● **WHAT THIS EXERCISE ASKS**:
[1] Shorten the paragraph of the Deutsche Bank excerpt that begins "Rising prices and competition for talent," keeping its main facts.
[2] Carry the Deutsche Bank excerpt forward from its final sentence.

● **SELECTED TEXT**:
Sewing has said that Deutsche Bank’s home market, Germany, would face a recession if it couldn’t import gas from Russia anymore. That risk came to the fore again this week after Russia cut gas supplies to Poland and Bulgaria in a major escalation.
Rising prices and competition for talent, meanwhile, are driving up costs and threaten to undermine years of savings. The lender said in a presentation that “effects from workforce reduction” were being “offset by payroll inflation,” after Deutsche Bank last month agreed to boost wages for 8,000 employees by 5.2% in two steps.
Non-interest expenses of 5.38 billion euros ($5.73 billion) in the first quarter well exceeded the 5.09 billion-euro analyst estimate compiled by Bloomberg. Deutsche Bank changed the outlook for adjusted costs from “slightly lower” to “essentially flat” this year.
For now, the boost from trading and higher interest rates across the globe are helping offset cost pressures. Deutsche Bank said it now expects investment bank revenue this year to be slightly higher, reflecting the strong performance in the first quarter. It previously guided for flat revenue.

● **Dataset records**:
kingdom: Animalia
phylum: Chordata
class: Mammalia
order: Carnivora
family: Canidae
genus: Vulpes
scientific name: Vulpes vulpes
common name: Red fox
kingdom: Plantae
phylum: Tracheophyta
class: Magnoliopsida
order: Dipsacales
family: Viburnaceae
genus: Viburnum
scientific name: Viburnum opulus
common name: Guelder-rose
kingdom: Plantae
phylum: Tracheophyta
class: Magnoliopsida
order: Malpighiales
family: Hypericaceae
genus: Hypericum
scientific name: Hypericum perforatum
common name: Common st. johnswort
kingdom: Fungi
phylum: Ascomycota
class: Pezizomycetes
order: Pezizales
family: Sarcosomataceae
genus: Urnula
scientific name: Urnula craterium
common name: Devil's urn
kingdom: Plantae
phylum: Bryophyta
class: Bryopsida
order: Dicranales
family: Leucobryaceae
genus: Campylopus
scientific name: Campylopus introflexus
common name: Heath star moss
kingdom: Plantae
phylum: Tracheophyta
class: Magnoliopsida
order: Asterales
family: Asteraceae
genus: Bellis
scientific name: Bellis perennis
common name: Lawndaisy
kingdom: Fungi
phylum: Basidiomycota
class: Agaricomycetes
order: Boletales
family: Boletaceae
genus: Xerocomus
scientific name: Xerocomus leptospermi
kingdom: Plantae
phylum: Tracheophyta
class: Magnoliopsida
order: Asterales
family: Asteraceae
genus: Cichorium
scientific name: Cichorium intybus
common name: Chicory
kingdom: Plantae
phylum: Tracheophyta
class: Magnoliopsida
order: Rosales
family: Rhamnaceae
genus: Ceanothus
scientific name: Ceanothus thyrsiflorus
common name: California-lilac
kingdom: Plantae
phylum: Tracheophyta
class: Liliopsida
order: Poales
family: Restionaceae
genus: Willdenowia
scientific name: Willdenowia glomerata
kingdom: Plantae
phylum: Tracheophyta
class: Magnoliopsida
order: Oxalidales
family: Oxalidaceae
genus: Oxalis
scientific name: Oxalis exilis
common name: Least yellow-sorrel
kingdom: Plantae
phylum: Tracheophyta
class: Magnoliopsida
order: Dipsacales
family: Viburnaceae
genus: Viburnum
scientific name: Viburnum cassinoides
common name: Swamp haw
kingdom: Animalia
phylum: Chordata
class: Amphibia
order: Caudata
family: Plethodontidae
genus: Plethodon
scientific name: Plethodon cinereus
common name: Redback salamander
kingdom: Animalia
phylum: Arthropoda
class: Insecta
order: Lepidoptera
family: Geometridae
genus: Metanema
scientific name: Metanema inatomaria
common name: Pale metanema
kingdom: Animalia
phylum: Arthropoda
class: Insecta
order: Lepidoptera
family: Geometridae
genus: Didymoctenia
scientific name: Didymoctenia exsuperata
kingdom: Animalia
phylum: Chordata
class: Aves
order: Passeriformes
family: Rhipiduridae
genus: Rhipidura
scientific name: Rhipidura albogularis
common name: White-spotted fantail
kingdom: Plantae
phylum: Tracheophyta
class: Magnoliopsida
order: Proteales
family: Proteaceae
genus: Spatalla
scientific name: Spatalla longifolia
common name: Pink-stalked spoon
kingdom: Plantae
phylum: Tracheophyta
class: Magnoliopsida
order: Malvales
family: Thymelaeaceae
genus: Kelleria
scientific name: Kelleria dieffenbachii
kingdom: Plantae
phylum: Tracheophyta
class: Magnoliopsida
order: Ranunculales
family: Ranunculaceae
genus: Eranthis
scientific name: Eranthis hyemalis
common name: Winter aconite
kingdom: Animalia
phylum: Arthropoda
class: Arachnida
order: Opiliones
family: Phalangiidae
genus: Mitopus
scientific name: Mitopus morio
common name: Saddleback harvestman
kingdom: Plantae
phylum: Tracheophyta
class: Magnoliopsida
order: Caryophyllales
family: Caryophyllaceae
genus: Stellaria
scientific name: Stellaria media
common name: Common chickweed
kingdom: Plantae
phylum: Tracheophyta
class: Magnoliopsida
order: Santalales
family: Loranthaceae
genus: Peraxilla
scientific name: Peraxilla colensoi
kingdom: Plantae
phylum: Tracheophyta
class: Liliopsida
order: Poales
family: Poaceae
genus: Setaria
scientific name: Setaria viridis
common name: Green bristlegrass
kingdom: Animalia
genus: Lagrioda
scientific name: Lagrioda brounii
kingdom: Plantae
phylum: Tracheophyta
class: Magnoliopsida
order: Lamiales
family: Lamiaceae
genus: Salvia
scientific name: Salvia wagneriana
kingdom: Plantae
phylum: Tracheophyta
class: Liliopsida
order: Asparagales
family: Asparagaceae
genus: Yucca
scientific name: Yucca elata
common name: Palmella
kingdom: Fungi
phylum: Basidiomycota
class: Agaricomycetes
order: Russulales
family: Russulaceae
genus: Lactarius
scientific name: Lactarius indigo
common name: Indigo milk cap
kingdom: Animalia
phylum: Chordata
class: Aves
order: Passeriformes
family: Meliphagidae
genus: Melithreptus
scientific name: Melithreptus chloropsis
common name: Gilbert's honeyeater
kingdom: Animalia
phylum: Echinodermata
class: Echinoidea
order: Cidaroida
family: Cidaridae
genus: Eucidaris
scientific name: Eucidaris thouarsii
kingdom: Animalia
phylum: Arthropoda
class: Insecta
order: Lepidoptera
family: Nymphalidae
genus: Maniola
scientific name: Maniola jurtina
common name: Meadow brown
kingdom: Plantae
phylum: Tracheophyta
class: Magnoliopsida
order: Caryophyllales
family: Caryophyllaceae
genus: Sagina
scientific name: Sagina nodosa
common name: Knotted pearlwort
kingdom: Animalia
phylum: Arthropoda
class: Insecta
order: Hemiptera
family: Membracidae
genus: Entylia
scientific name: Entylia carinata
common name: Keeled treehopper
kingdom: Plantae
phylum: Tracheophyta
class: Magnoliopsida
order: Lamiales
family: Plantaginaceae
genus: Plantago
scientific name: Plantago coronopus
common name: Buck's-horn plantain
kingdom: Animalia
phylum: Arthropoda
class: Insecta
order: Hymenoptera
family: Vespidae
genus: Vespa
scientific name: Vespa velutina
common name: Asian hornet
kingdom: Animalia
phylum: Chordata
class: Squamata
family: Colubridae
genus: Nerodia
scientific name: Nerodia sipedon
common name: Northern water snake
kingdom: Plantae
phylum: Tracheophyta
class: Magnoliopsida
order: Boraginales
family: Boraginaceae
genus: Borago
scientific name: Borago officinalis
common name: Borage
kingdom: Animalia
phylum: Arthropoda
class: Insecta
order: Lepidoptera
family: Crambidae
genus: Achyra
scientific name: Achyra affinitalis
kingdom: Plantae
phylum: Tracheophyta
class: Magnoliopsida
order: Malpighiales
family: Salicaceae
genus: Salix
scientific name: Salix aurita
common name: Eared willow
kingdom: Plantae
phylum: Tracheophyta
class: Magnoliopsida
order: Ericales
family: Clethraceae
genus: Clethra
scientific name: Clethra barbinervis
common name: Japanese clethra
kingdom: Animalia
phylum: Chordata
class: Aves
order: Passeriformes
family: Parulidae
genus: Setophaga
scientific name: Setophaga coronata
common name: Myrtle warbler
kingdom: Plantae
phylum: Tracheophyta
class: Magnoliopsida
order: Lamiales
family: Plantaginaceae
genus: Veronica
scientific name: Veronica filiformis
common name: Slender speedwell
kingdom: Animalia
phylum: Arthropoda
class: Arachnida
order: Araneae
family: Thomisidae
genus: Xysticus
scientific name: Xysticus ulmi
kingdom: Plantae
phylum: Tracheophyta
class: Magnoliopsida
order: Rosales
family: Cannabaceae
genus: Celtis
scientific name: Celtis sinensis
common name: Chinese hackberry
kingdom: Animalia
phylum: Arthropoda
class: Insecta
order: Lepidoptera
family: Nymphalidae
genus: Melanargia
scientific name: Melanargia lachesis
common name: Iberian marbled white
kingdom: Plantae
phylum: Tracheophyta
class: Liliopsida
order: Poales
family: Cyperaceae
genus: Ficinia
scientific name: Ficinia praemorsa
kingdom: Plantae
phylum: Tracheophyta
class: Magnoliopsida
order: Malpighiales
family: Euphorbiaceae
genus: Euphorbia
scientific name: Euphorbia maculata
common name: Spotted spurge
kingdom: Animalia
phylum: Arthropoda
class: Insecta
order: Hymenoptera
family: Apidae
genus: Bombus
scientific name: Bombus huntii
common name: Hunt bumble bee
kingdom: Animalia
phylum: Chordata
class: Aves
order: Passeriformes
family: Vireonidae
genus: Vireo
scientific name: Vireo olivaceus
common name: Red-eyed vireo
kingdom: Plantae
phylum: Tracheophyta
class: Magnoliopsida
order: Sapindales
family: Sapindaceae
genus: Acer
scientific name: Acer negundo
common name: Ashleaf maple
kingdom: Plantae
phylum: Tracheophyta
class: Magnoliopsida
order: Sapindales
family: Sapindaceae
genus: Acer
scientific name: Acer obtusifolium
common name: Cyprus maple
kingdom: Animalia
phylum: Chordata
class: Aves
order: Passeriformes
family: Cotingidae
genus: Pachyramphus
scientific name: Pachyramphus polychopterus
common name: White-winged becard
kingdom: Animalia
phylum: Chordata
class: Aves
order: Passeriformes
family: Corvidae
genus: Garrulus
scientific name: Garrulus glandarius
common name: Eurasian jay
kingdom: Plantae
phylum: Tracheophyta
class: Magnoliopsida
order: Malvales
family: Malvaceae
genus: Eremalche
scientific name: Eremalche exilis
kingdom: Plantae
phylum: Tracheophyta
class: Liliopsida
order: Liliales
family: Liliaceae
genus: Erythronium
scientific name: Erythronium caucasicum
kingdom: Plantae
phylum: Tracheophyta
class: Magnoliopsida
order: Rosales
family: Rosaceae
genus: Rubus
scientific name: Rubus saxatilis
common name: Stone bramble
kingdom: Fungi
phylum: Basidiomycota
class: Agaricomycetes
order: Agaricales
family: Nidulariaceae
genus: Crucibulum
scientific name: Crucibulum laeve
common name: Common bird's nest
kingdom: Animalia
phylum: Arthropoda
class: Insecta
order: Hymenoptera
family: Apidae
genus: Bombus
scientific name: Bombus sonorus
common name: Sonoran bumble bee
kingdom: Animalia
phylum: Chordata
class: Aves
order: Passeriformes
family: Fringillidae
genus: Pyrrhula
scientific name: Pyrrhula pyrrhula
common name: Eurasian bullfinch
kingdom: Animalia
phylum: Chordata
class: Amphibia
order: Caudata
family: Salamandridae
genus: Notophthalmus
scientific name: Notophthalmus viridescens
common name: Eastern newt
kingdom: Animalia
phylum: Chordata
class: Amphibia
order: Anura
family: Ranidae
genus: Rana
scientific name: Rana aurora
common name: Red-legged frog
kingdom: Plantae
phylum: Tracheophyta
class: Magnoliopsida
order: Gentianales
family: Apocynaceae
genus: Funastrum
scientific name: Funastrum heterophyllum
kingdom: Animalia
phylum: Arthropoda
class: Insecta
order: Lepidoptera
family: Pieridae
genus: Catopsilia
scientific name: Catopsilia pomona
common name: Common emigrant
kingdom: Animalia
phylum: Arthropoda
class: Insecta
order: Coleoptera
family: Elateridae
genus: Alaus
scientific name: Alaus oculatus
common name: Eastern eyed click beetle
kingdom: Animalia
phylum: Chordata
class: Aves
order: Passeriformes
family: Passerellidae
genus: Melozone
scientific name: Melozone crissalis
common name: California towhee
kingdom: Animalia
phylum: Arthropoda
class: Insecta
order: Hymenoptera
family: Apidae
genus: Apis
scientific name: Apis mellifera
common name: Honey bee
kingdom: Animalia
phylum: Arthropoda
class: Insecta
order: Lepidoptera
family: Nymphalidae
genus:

● **ANSWERS GIVEN**:
[1] Rising prices and competition for talent are pushing up Deutsche Bank's costs and threaten years of savings. The lender said payroll inflation was offsetting the effects of workforce reduction, after it agreed last month to raise wages for 8,000 employees by 5.2% in two steps.

[2]
While the outlook for group revenue was unchanged, tighter monetary policies across the globe has begun to bolster lending revenue across the region. First-quarter results published this week showed lenders from UBS Group AG to HSBC Holdings Plc and Banco Santander SA were all seeing the benefit of higher rates.
For Sewing, who is leaning on the other operating divisions to pick up the slack once the trading boom in the investment bank peters out, that’s good news.
The corporate bank that was a center piece of his turnaround strategy posted its second straight quarter of double-digit growth.